Now she and her 91-year-old husband, Herb, were taking a bow in the humblest way possible.
As Martha and I bowed our heads together at a recent fundraiser in Seattle, Martha prayed: “This is Your work. We were just founders – floundering around and making all the mistakes. And You put it all together. Look at what God has done.”

Martha didn’t need to spend her Golden Years in a foreign land, pursuing a radical vision on a shoestring budget. She had grown up on a farm in Washington State and spent most of her adult life working as a seamstress for Boeing. A few years before retirement, her first husband passed away. As a widower without much travel experience, she had every right to spend the next few decades tending her garden. Instead, she embraced living way outside her comfort zone.
For much of her 60s and 70s, Martha lived under the same roof as a family she befriended in Guinea-Bissau, a tiny sliver of a country in West Africa. The home had no running water or electricity. When she was back in the states for parts of the year, she lived in a small RV so she could save up money to fund the vision God had given her.
As I look at Martha’s life, I have to ask: What does it take to stretch ourselves and live by faith, not by sight – 2 Corinthians 5:7?
When Jesus called his followers, it wasn’t to a comfortable pew in an air-conditioned chapel (Whoever wants to be my disciple must deny themselves and take up their cross daily and follow me – Luke 9:23). Instead, it was to let go of the familiar, and embrace the unknown. Go from your country, your people and your father’s household to the land I will show you, God told Abraham – Genesis 12:1.
When Obedience Means Letting Go of the Familiar
After her husband died of a heart attack in 1997, Martha wondered what she was supposed do with the rest of her life. She went on two brief missions trips with a church group to Guinea-Bissau. Each time she returned, something still seemed to be missing.
A year after the second trip, Martha went back to Guinea-Bissau. This time by herself. For several months, she wandered around the country without a guide. In her pocket, she carried an English-Portuguese dictionary (Guinea-Bissau is former Portuguese colony).
Eventually, she came across a small community called Canchungo. Its town center was a decrepit, dusty traffic circle. People, cattle and the occasional vehicle shared the road. Westerners were a rare sight.

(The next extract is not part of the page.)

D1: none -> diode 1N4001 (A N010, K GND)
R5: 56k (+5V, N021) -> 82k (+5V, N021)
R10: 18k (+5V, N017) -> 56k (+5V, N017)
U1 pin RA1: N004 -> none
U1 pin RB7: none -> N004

As Martha built relationships with people in town, she learned about the lack of educational and job opportunities for youth in their town.

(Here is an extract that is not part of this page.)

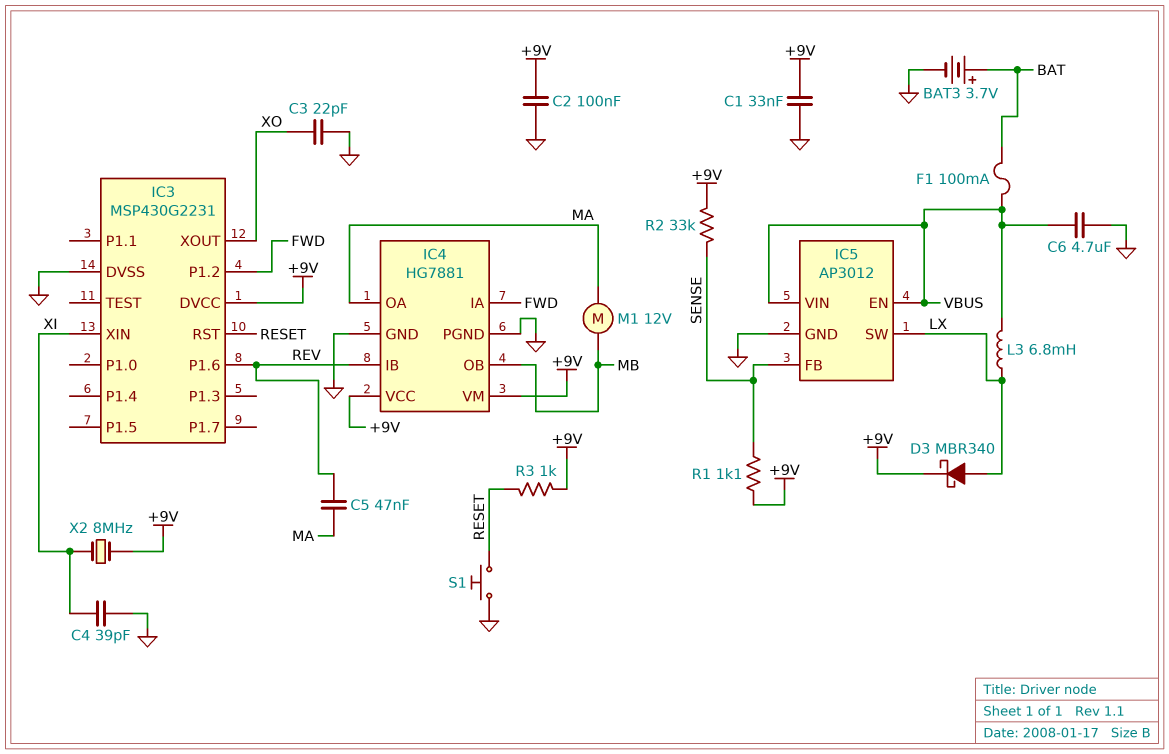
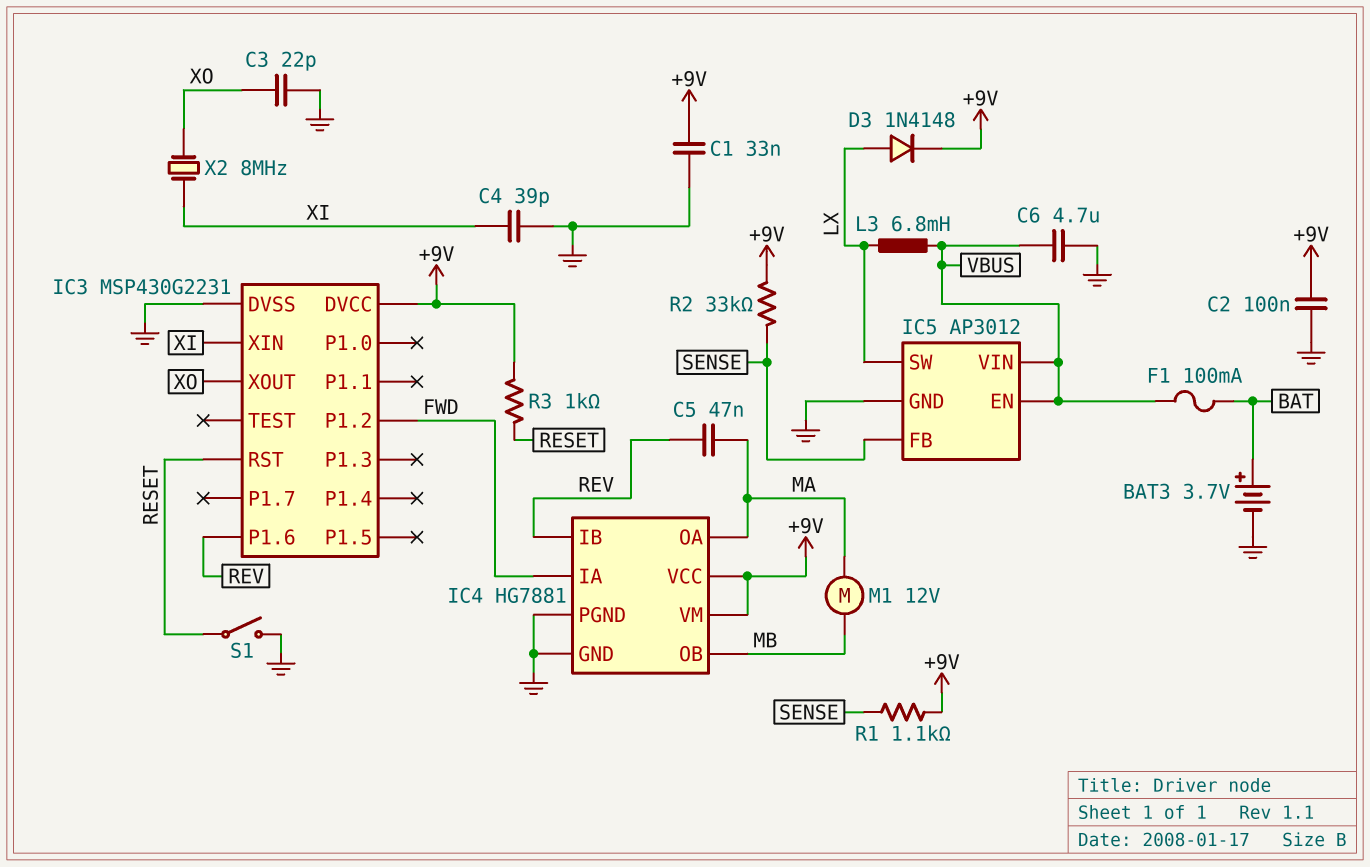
D3: schottky MBR340 (A LX, K +9V) -> diode 1N4148 (A LX, K +9V)
S1: button (GND, RESET) -> switch (GND, RESET)
X2: 8MHz (+9V, XI) -> 8MHz (XI, XO)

“One morning I woke up and asked, ‘Lord, what’s my job?’” Martha said. “He answered very clearly: Start an industrial school in Africa.”
It was that simple.
A Shared Calling, Lived One Step at a Time

In 2002, Martha remarried to Herb, who was also a widower. Now both of them shared the same vision. They both sold their homes to fund the school (thus living in the RV when back in the states). Next to the RV, they built a massive garage on their property so they could store and sort supplies which they later shipped to Guinea-Bissau in 40-foot containers. They refused to take a salary and instead lived off their retirement savings.

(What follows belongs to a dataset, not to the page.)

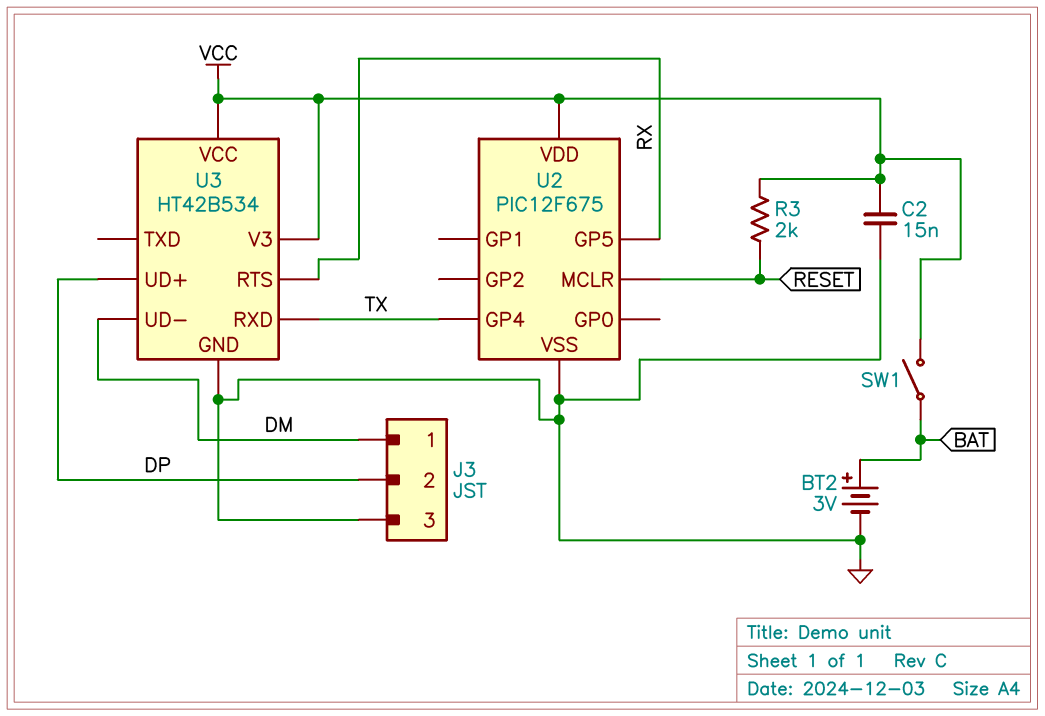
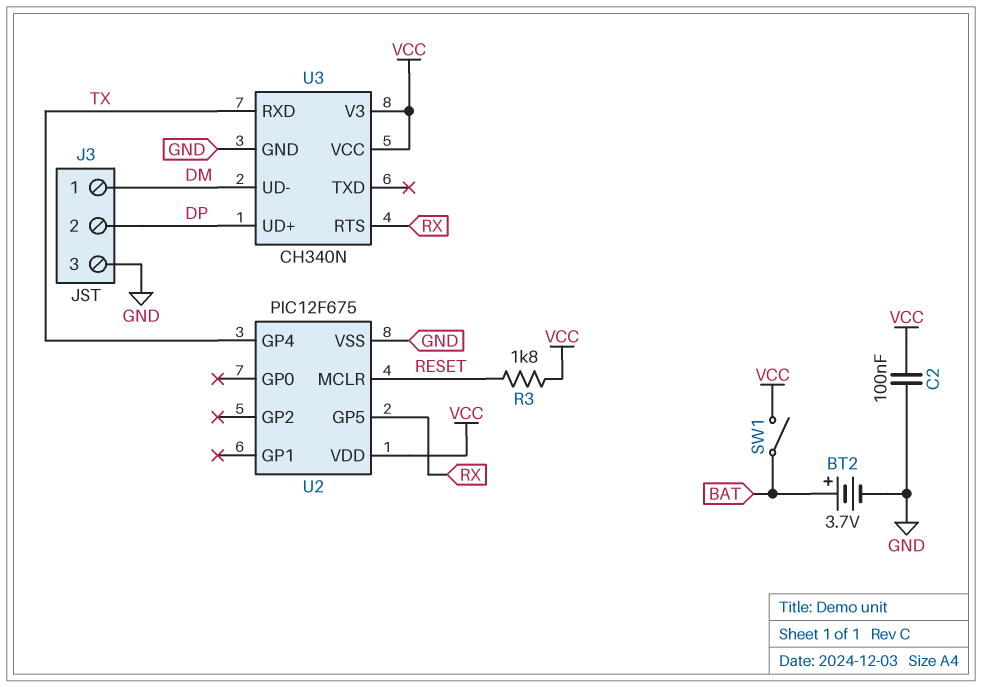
BT2: 3V (plus BAT, minus GND) -> 3.7V (plus BAT, minus GND)
C2: 15nF (GND, VCC) -> 100nF (GND, VCC)
R3: 2k (RESET, VCC) -> 1.8k (RESET, VCC)
U3: HT42B534 -> CH340N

Despite not knowing how they would be able to open a vocational school in rural West Africa, they trusted God.
“I had faith that He could do it,” Martha said.
With just $1,000 available initially to invest in the project, friends and supporters multiplied that to $10,000 just before they departed on their first trip as a couple to Guinea-Bissau.
In 2003, they broke ground. The school opened its doors three years later. Since then, that one school has expanded to new locations around the country and equipped more than 2,000 young men and women in Guinea-Bissau with life-changing job skills.
At the Seattle event last month with the Reynolds, I got to share about how God has honored their willingness to live outside their comfort zone. Now, looking back, it was clear how He has used their mustard seed of faith to transform the lives of thousands of people living in one of the world’s poorest countries.
Deny yourself and take up your cross daily and follow me – that’s a bold calling. But God does incredible things when we take it seriously.